What is overtone flute

Tapani Varis. Photo by Jorma Airola

Finnish overtone flute “Pitkähuilu” is a flute which is closed from the blowing side and open from the another side. Pitkähuilu is a side-blown overtone flute. The flute has many names. In Finland it has been called e.g. lötkö, pajuhuilu, pajupilli, kävelykeppi, leppäpilli, soropilli, putkipilli, yläsävelhuilu, luonnonsävelhuilu and pitkähuilu.

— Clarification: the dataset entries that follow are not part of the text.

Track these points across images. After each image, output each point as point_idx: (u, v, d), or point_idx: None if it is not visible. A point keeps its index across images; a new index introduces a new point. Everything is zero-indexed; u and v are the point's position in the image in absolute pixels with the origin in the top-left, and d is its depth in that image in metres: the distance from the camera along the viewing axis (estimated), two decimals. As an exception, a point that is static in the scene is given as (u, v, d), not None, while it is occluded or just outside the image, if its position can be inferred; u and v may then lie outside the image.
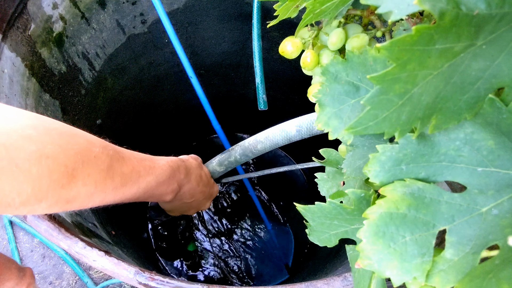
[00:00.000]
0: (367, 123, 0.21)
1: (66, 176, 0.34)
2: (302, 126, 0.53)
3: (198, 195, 0.65)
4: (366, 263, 0.23)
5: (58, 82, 0.71)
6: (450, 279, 0.22)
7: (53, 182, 0.33)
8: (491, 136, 0.22)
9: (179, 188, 0.59)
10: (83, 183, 0.37)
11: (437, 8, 0.17)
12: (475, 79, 0.20)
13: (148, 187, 0.49)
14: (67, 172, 0.35)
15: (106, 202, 0.43)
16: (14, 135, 0.31)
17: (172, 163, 0.56)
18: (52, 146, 0.34)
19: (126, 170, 0.44)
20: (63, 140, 0.35)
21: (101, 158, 0.40)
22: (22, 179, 0.31)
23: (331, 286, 0.40)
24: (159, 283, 0.41)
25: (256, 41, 0.74)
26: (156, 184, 0.51)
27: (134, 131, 1.05)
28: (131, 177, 0.45)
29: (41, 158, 0.32)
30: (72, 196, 0.36)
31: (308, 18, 0.29)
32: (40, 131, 0.34)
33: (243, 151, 0.64)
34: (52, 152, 0.33)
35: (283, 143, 0.57)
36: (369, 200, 0.27)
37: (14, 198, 0.31)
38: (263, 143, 0.59)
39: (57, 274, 1.19)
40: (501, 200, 0.22)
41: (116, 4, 0.78)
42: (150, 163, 0.50)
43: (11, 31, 0.59)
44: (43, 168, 0.32)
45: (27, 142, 0.31)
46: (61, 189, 0.34)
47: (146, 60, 0.94)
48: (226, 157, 0.68)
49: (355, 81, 0.28)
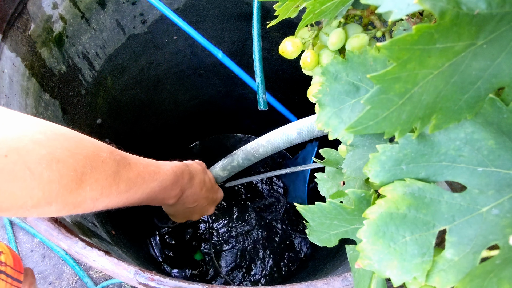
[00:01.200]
0: (367, 123, 0.21)
1: (75, 181, 0.35)
2: (302, 129, 0.53)
3: (201, 200, 0.65)
4: (366, 263, 0.23)
5: (58, 82, 0.71)
6: (450, 279, 0.22)
7: (62, 188, 0.34)
8: (492, 136, 0.22)
9: (181, 193, 0.59)
10: (91, 188, 0.37)
11: (438, 7, 0.17)
12: (475, 78, 0.20)
13: (151, 192, 0.49)
14: (77, 176, 0.35)
15: (109, 206, 0.43)
16: (25, 140, 0.31)
17: (176, 169, 0.56)
18: (62, 150, 0.34)
19: (131, 176, 0.44)
20: (72, 145, 0.36)
21: (109, 163, 0.40)
22: (34, 184, 0.31)
23: (331, 286, 0.40)
24: (159, 283, 0.41)
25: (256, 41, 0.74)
26: (159, 189, 0.51)
27: (134, 131, 1.05)
28: (136, 183, 0.45)
29: (52, 162, 0.32)
30: (79, 201, 0.36)
31: (308, 18, 0.29)
32: (49, 136, 0.34)
33: (245, 155, 0.65)
34: (62, 156, 0.34)
35: (285, 146, 0.58)
36: (369, 200, 0.27)
37: (27, 201, 0.31)
38: (264, 146, 0.59)
39: (57, 274, 1.19)
40: (502, 200, 0.22)
41: (116, 4, 0.78)
42: (155, 169, 0.50)
43: (11, 31, 0.59)
44: (54, 172, 0.32)
45: (37, 147, 0.32)
46: (69, 194, 0.35)
47: (146, 60, 0.94)
48: (229, 162, 0.69)
49: (355, 81, 0.28)
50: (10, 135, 0.31)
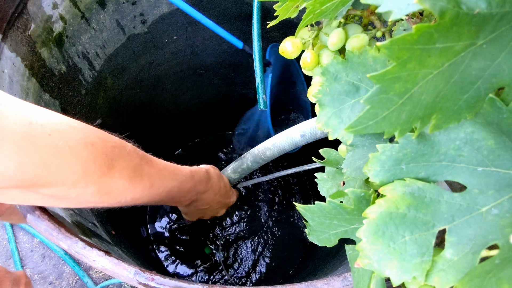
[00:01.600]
0: (367, 122, 0.21)
1: (107, 165, 0.38)
2: (305, 131, 0.55)
3: (213, 204, 0.68)
4: (365, 262, 0.23)
5: (58, 82, 0.71)
6: (449, 278, 0.22)
7: (98, 167, 0.37)
8: (492, 135, 0.22)
9: (196, 197, 0.62)
10: (120, 175, 0.40)
11: (438, 7, 0.17)
12: (475, 78, 0.20)
13: (171, 191, 0.52)
14: (108, 160, 0.38)
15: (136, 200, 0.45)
16: (64, 124, 0.36)
17: (195, 173, 0.59)
18: (94, 137, 0.38)
19: (153, 172, 0.47)
20: (101, 134, 0.40)
21: (133, 155, 0.43)
22: (75, 160, 0.35)
23: (331, 286, 0.40)
24: (159, 283, 0.41)
25: (256, 41, 0.74)
26: (178, 190, 0.54)
27: (134, 130, 1.05)
28: (157, 179, 0.48)
29: (88, 145, 0.36)
30: (110, 187, 0.40)
31: (308, 18, 0.29)
32: (81, 124, 0.38)
33: (253, 158, 0.67)
34: (95, 141, 0.38)
35: (290, 148, 0.60)
36: (369, 200, 0.27)
37: (68, 177, 0.35)
38: (271, 149, 0.62)
39: (57, 274, 1.19)
40: (501, 200, 0.22)
41: (116, 4, 0.78)
42: (174, 169, 0.53)
43: (11, 31, 0.59)
44: (89, 153, 0.36)
45: (74, 130, 0.36)
46: (103, 176, 0.38)
47: (146, 60, 0.94)
48: (239, 165, 0.71)
49: (355, 81, 0.28)
50: (52, 119, 0.35)
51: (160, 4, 0.85)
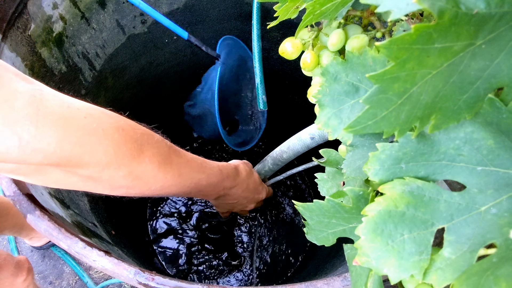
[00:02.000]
0: (366, 122, 0.21)
1: (137, 149, 0.41)
2: (315, 134, 0.56)
3: (241, 200, 0.70)
4: (364, 260, 0.23)
5: (58, 82, 0.71)
6: (447, 276, 0.22)
7: (128, 151, 0.39)
8: (491, 135, 0.22)
9: (224, 192, 0.63)
10: (150, 160, 0.42)
11: (436, 6, 0.17)
12: (474, 78, 0.20)
13: (199, 184, 0.53)
14: (137, 145, 0.41)
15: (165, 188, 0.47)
16: (96, 110, 0.38)
17: (223, 168, 0.60)
18: (124, 123, 0.41)
19: (181, 162, 0.48)
20: (131, 122, 0.42)
21: (162, 144, 0.45)
22: (108, 142, 0.37)
23: (331, 286, 0.40)
24: (159, 283, 0.41)
25: (256, 41, 0.75)
26: (206, 183, 0.55)
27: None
28: (185, 169, 0.49)
29: (119, 129, 0.39)
30: (140, 172, 0.42)
31: (308, 19, 0.29)
32: (112, 112, 0.41)
33: (273, 161, 0.71)
34: (125, 126, 0.40)
35: (303, 151, 0.62)
36: (368, 199, 0.27)
37: (102, 157, 0.37)
38: (287, 152, 0.65)
39: (57, 274, 1.19)
40: (500, 199, 0.22)
41: (116, 4, 0.78)
42: (202, 162, 0.54)
43: (11, 31, 0.59)
44: (121, 136, 0.39)
45: (106, 116, 0.39)
46: (133, 160, 0.40)
47: (146, 60, 0.95)
48: (261, 167, 0.76)
49: (355, 82, 0.28)
50: (86, 105, 0.38)
51: (160, 4, 0.85)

The overtone flute without finger holes is known among various cultures in the world. For example in Norway the flute is called seljefløyte, in Sweden sälgflöjt, in Estonia pikkvile, in Tansania filimbi, in South-Africa lekgodilo flute, in Tuva murgu, in Germany schwegel, in Hungary tilinkó, in Romania tilincă, in Russia kalyuka and in Poland zurav. The names willow bark flute, willow flute and natural flute are often used in texts describing this flute in English. The flutes with a specific function can have a name that describes the usage of the flute e.g. sacred flute in Papua New Guinea.

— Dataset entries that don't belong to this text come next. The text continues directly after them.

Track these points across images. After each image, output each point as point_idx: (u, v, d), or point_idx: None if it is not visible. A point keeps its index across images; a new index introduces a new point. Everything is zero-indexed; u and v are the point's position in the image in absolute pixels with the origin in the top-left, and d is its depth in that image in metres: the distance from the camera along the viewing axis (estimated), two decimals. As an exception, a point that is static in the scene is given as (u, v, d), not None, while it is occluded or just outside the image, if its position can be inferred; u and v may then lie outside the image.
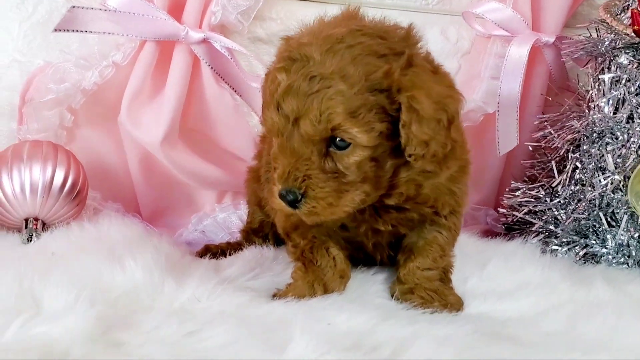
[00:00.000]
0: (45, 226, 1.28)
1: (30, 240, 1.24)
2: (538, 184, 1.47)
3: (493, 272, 1.20)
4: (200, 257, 1.31)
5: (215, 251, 1.31)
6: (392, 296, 1.09)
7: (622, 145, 1.32)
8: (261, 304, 1.01)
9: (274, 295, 1.05)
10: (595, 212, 1.32)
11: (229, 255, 1.30)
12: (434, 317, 0.97)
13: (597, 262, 1.32)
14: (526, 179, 1.57)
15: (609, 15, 1.42)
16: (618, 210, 1.31)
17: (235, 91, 1.42)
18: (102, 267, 1.06)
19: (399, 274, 1.09)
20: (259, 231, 1.37)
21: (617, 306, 1.04)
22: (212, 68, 1.37)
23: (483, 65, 1.61)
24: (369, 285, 1.12)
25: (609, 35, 1.41)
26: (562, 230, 1.37)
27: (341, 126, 0.89)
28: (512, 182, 1.55)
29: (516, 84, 1.48)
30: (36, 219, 1.27)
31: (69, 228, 1.28)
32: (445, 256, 1.09)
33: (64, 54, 1.36)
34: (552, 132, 1.47)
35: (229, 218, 1.55)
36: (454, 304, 1.05)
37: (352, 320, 0.93)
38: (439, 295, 1.06)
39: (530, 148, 1.58)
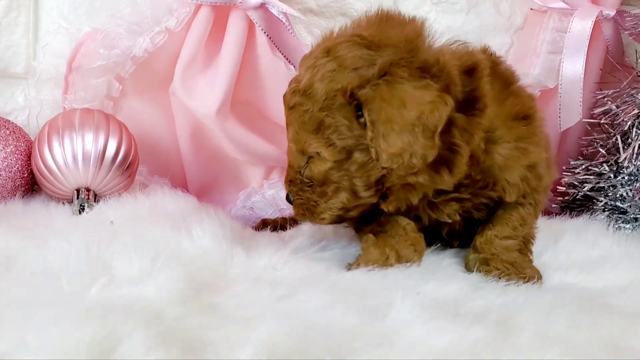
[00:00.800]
0: (96, 197, 1.23)
1: (83, 211, 1.19)
2: (601, 160, 1.41)
3: (568, 246, 1.15)
4: (258, 230, 1.26)
5: (274, 225, 1.26)
6: (466, 266, 1.04)
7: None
8: (341, 272, 0.96)
9: (348, 267, 1.00)
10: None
11: (288, 229, 1.24)
12: (526, 287, 0.92)
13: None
14: (581, 156, 1.52)
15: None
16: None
17: (289, 61, 1.36)
18: (168, 235, 1.01)
19: (475, 242, 1.04)
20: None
21: None
22: (267, 35, 1.32)
23: (539, 41, 1.55)
24: (441, 257, 1.07)
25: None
26: (629, 206, 1.32)
27: (305, 142, 0.93)
28: (570, 159, 1.50)
29: (580, 58, 1.42)
30: (88, 190, 1.22)
31: (121, 199, 1.23)
32: (525, 225, 1.03)
33: (114, 19, 1.30)
34: (615, 107, 1.42)
35: (277, 194, 1.49)
36: (531, 277, 0.99)
37: (441, 290, 0.88)
38: (516, 268, 1.00)
39: (588, 125, 1.54)
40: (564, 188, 1.48)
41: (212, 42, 1.32)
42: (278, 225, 1.27)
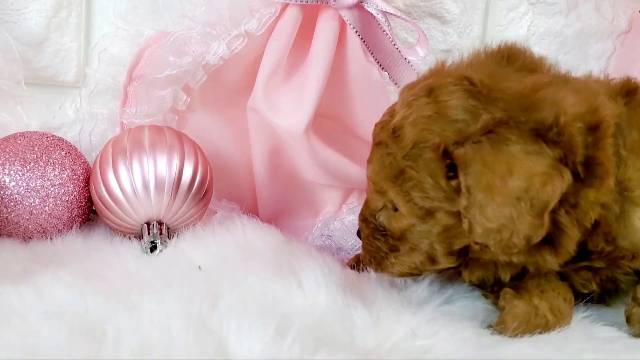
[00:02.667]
0: (169, 232, 1.04)
1: (155, 250, 1.00)
2: None
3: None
4: (355, 269, 1.08)
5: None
6: (628, 322, 0.86)
7: None
8: (495, 341, 0.78)
9: (493, 329, 0.83)
10: None
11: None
12: None
13: None
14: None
15: None
16: None
17: (383, 67, 1.18)
18: (276, 288, 0.83)
19: (637, 292, 0.86)
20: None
21: None
22: (361, 38, 1.13)
23: (650, 47, 1.38)
24: (588, 318, 0.89)
25: None
26: None
27: (383, 187, 0.83)
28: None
29: None
30: (160, 223, 1.03)
31: (197, 234, 1.04)
32: None
33: (185, 20, 1.11)
34: None
35: (357, 220, 1.31)
36: None
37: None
38: None
39: None
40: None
41: (298, 47, 1.13)
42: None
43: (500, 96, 0.76)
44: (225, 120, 1.23)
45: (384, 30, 1.15)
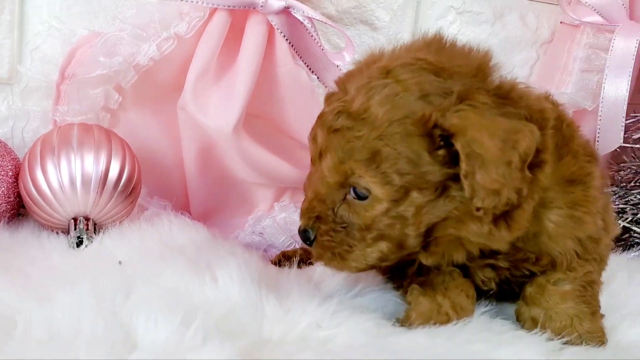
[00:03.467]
0: (95, 227, 1.07)
1: (81, 245, 1.03)
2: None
3: (621, 290, 1.06)
4: (279, 265, 1.12)
5: (298, 259, 1.12)
6: (518, 319, 0.92)
7: None
8: (395, 332, 0.83)
9: (400, 324, 0.88)
10: None
11: (310, 264, 1.11)
12: (609, 352, 0.82)
13: None
14: (612, 181, 1.43)
15: None
16: None
17: (312, 71, 1.23)
18: (190, 282, 0.87)
19: (525, 292, 0.91)
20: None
21: None
22: (289, 42, 1.18)
23: (570, 57, 1.46)
24: (488, 312, 0.94)
25: None
26: (674, 242, 1.23)
27: (354, 173, 0.79)
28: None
29: (624, 80, 1.33)
30: (87, 218, 1.06)
31: (123, 230, 1.08)
32: (589, 273, 0.89)
33: (116, 21, 1.14)
34: (655, 133, 1.33)
35: (289, 218, 1.35)
36: (590, 335, 0.86)
37: (517, 357, 0.78)
38: (574, 323, 0.87)
39: (618, 150, 1.45)
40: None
41: (228, 50, 1.18)
42: (301, 258, 1.13)
43: (456, 71, 0.79)
44: (157, 119, 1.26)
45: (312, 36, 1.20)
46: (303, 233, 0.85)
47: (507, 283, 0.93)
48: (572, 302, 0.88)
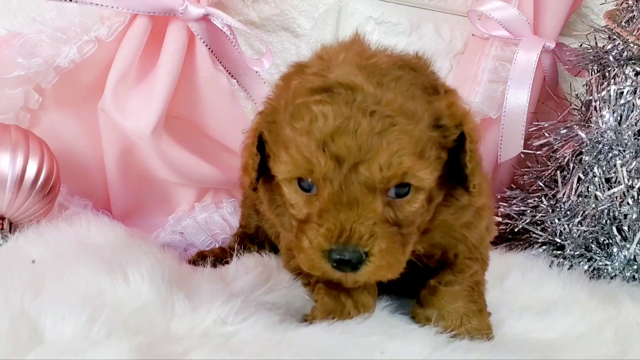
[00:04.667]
0: (12, 227, 1.09)
1: (-5, 244, 1.04)
2: (540, 193, 1.42)
3: (514, 287, 1.15)
4: (194, 264, 1.16)
5: (213, 257, 1.17)
6: (415, 319, 0.98)
7: (633, 158, 1.30)
8: (296, 327, 0.89)
9: (305, 320, 0.94)
10: (605, 225, 1.29)
11: (226, 263, 1.16)
12: (492, 345, 0.89)
13: (600, 277, 1.30)
14: (515, 184, 1.53)
15: (614, 24, 1.39)
16: (627, 225, 1.29)
17: (232, 75, 1.27)
18: (101, 280, 0.90)
19: (420, 294, 0.97)
20: (255, 237, 1.24)
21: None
22: (209, 48, 1.22)
23: (480, 68, 1.55)
24: (388, 309, 1.01)
25: (616, 45, 1.39)
26: (567, 242, 1.34)
27: (411, 169, 0.78)
28: (506, 189, 1.50)
29: (524, 90, 1.43)
30: (2, 218, 1.08)
31: (41, 229, 1.09)
32: (475, 274, 0.97)
33: (35, 23, 1.15)
34: (554, 140, 1.43)
35: (210, 218, 1.40)
36: (478, 330, 0.93)
37: (405, 349, 0.84)
38: (462, 320, 0.94)
39: (522, 155, 1.55)
40: (500, 219, 1.48)
41: (148, 54, 1.21)
42: (217, 257, 1.18)
43: (417, 67, 0.84)
44: (79, 120, 1.28)
45: (231, 42, 1.24)
46: (345, 260, 0.78)
47: (409, 276, 0.99)
48: (462, 302, 0.94)
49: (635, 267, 1.27)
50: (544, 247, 1.37)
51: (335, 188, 0.77)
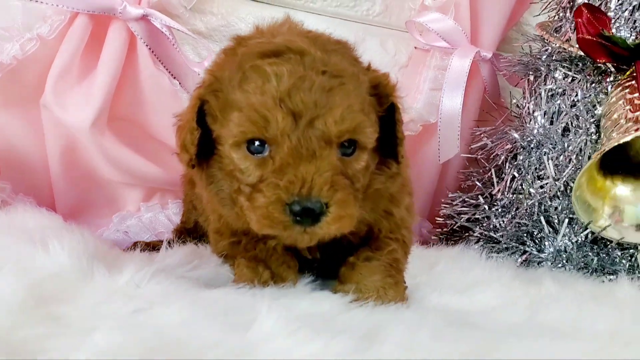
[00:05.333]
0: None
1: None
2: (477, 193, 1.47)
3: (444, 272, 1.17)
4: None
5: (145, 248, 1.19)
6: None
7: (560, 154, 1.34)
8: (211, 288, 0.91)
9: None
10: (534, 218, 1.33)
11: (158, 250, 1.18)
12: (397, 307, 0.91)
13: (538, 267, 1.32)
14: (460, 189, 1.57)
15: (545, 33, 1.47)
16: (556, 217, 1.33)
17: (174, 76, 1.32)
18: (21, 249, 0.93)
19: (340, 272, 0.98)
20: (194, 232, 1.27)
21: (572, 299, 1.03)
22: (150, 48, 1.27)
23: (422, 78, 1.62)
24: (317, 283, 1.04)
25: (545, 51, 1.46)
26: (502, 236, 1.37)
27: (360, 125, 0.82)
28: (449, 192, 1.54)
29: (458, 94, 1.49)
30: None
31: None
32: (393, 251, 0.98)
33: (-22, 21, 1.21)
34: (490, 143, 1.48)
35: (155, 218, 1.43)
36: (394, 299, 0.94)
37: (315, 307, 0.86)
38: (379, 292, 0.95)
39: (466, 160, 1.60)
40: (442, 219, 1.52)
41: (89, 53, 1.26)
42: (150, 247, 1.20)
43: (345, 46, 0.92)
44: (23, 118, 1.32)
45: (172, 43, 1.30)
46: (308, 209, 0.79)
47: (330, 256, 1.02)
48: (379, 275, 0.96)
49: (565, 256, 1.30)
50: (481, 242, 1.39)
51: (294, 142, 0.80)
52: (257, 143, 0.83)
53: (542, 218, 1.32)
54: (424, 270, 1.16)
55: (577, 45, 1.33)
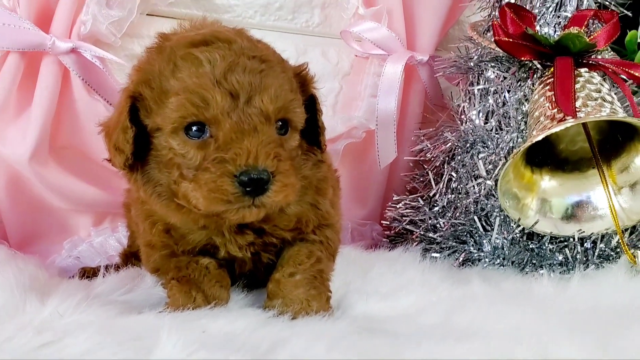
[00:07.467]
0: None
1: None
2: (417, 195, 1.50)
3: (376, 276, 1.21)
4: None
5: (90, 274, 1.23)
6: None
7: (492, 153, 1.38)
8: (130, 315, 0.95)
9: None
10: (470, 217, 1.36)
11: (104, 276, 1.22)
12: (317, 320, 0.94)
13: (472, 266, 1.36)
14: (407, 192, 1.61)
15: (475, 33, 1.50)
16: (491, 215, 1.36)
17: (109, 102, 1.36)
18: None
19: (267, 288, 1.02)
20: (138, 255, 1.30)
21: (490, 298, 1.06)
22: (82, 79, 1.32)
23: (363, 85, 1.65)
24: (243, 296, 1.08)
25: (477, 51, 1.49)
26: (440, 237, 1.40)
27: (292, 104, 0.90)
28: (394, 195, 1.58)
29: (392, 99, 1.52)
30: None
31: None
32: (314, 258, 1.02)
33: None
34: (429, 145, 1.52)
35: (106, 242, 1.47)
36: (318, 311, 0.97)
37: (229, 326, 0.89)
38: (302, 304, 0.98)
39: (411, 163, 1.64)
40: (388, 222, 1.56)
41: (24, 88, 1.30)
42: (92, 272, 1.25)
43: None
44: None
45: (105, 72, 1.34)
46: (255, 179, 0.84)
47: (259, 257, 1.05)
48: (303, 289, 1.00)
49: (501, 255, 1.33)
50: (422, 243, 1.43)
51: (235, 119, 0.85)
52: (194, 128, 0.88)
53: (475, 217, 1.35)
54: (358, 275, 1.20)
55: (502, 45, 1.37)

Overtone flutes can be made without metallic tools for example by detaching bark from a wood branch in spring time and working with it by using teeth and stone. So the flute type have been makeable even thousands of years ago.

It is estimated that the side-blown overtone flute would have been played already in the bronze age. Though because of the wooden material of the wooden flutes none of them have remained to present day. So it is hard to define the earliest days of the Finnish overtoneflute pitkähuilu. There has been found certain information from different parts of Finland that the pitkähuilu has been played in the 19th and the 20th century. The flutes were mainly made by professional shepherds and played by normal folk for their own pleasure.

Finnish professional musicians found the overtone flute as late as around the decade 1970. Piirpauke band’s album ”2” includes overtone flute. In the end of the 70’s Rauno Nieminen organized several overtone flute playing and building courses in Finland.

New building materials have brought improvement to the lifetime, moisture tolerance and variations in structure of the overtone flute (e.g. bass overtone flute). Nowadays overtone flute is earning its’ place among “proper” musical instruments. Today it is possible to study overtone flute in several schools representing different educational levels e.g. musical playschools, conservatories, Sibelius Academy and folk music camps.